- READING TEXT:
══════
On Thu, Jan 15, 2004 at 09:55:57PM -0500, Koen van der Drift wrote:
> 
> As discussed by Dan Macks and myself on the submission tracker (for 
> gd-svg-pm), I suggested the following for handling perl modules. Maybe 
> it has been discussed previously, and there might be very good reasons 
> why it won't work. Feel free to trash it, but be nice  :)
> 
> Anyway, the idea is to only have info files that are named foo-pm, so 
> no versioned packages, even for perl modules that don't need to be 
> versioned. When a package needs to be installed, fink checks the perl 
> version (XXX) on the system, and builds a package, that will be named 
> foo-pmXXX.deb. So the user will end up with the correct version of 
> foo-pm for the system just using one info file, and the deb files are 
> distributable. All man files, scripts, etc will also end up in the 
> correct place. If foo-pm depends on bar-pm, then bar-pm will first be 
> installed as bar- pmXXX, etc.  As suggested by Dan, the info file could 
> have a line that informs if the package is incompatible with a certain 
> version of perl.
══════
Carry on the email about building Perl module packages with fink, starting right after its last sentence.

- GIVEN DATA:
══════
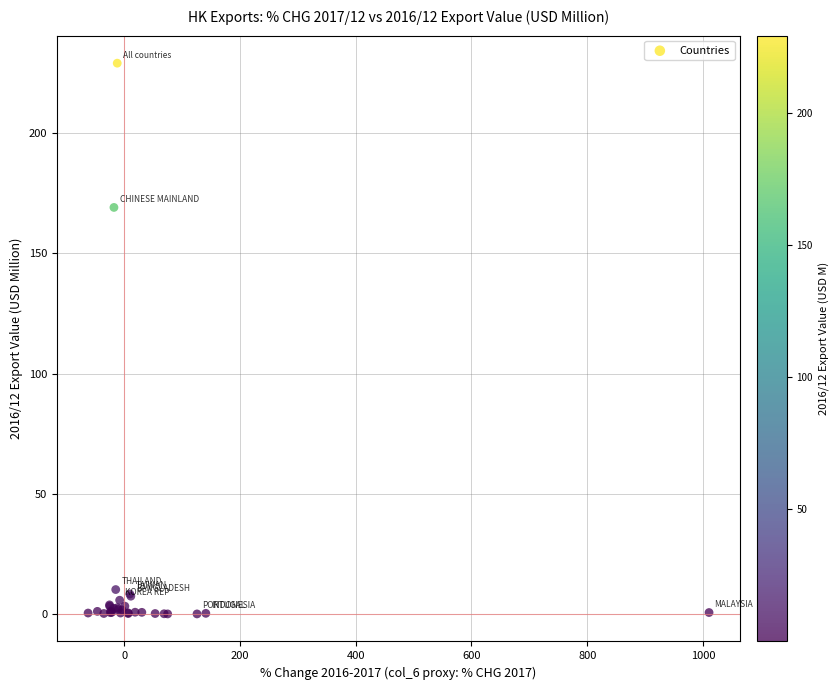

What Y value in the scatter plot is closest to 114?

169.1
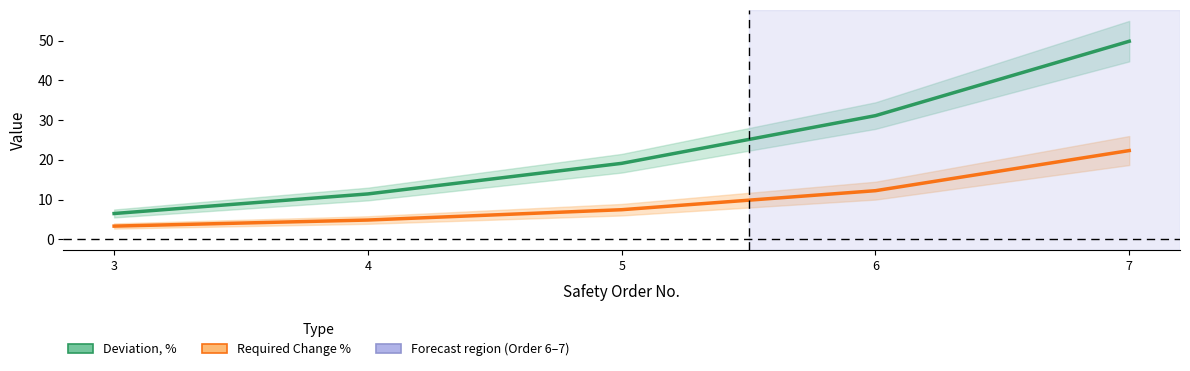

At which label does Deviation, % first exceed 19?

5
══════
- RESPONSE FOR THIS EXERCISE:
What happens if there's more than one perl version installed? That's
one major problem with the current situation. Should 'fink install
foo-pm' install foo-pmXXX for all perlXXX present? That's an idea that
has been floated before, and one concern was that when a new perl
version is installed, we'd need to automatically compile and install a
boatload of -pm for it (keep track of, compile, and install all foo-pm
that are installed for the other perls). I'm against such
auto-bloating out of the user's control, but I know others think
keeping all installed perls at the same level of functionality is a
good idea.

The other current user-land problem is the dpkg conflict of bin/ and
man/ drm notes below. The solution I proposed (manpages in a
-pmXXX-doc splitoff that Conflicts/Replaces with all -pmYYY-doc) could
be a problem if fink implicitly treats foo-pm as foo-pmXXX. The list
of YYY becomes set in stone at compile-time. When a new version of
perl is released, rebuilding foo-pm will set a different Conflicts
line into a .deb with the same %r, which is bad. Though having the
.info code for which XXX are known, and so have the maintainer adjust
this and bump %r when he determines that YYY is supported.

dan

> On Jan 13, 2004, at 12:49 AM, Daniel Macks wrote:
> 
> >On Mon, Jan 12, 2004 at 11:12:47PM -0500, David R. Morrison wrote:
> >>Daniel Macks <[EMAIL PROTECTED]> wrote:
> >>>On Mon, Jan 12, 2004 at 08:39:20PM -0500, David R. Morrison wrote:
> >>
> >>>>Some pm packages install binaries in /sw/bin and/or man pages in
> >>>>/sw/share/man.  If you have different pmXXX packages, they will
> >>>>want to install the same file.
> >>>>
> >>>>One short-term solution to this is to allow foo-pmXXX to replace
> >>>>foo-pmYYY for all the other YYYs.
> >>>
> >>>That means one could never have more than one perl have a given 
> >>>module
> >>>at a time.
> >>
> >>Not true.  The most common way in fink that "replaces" is used is to
> >>have one package both conflict with and replace another package.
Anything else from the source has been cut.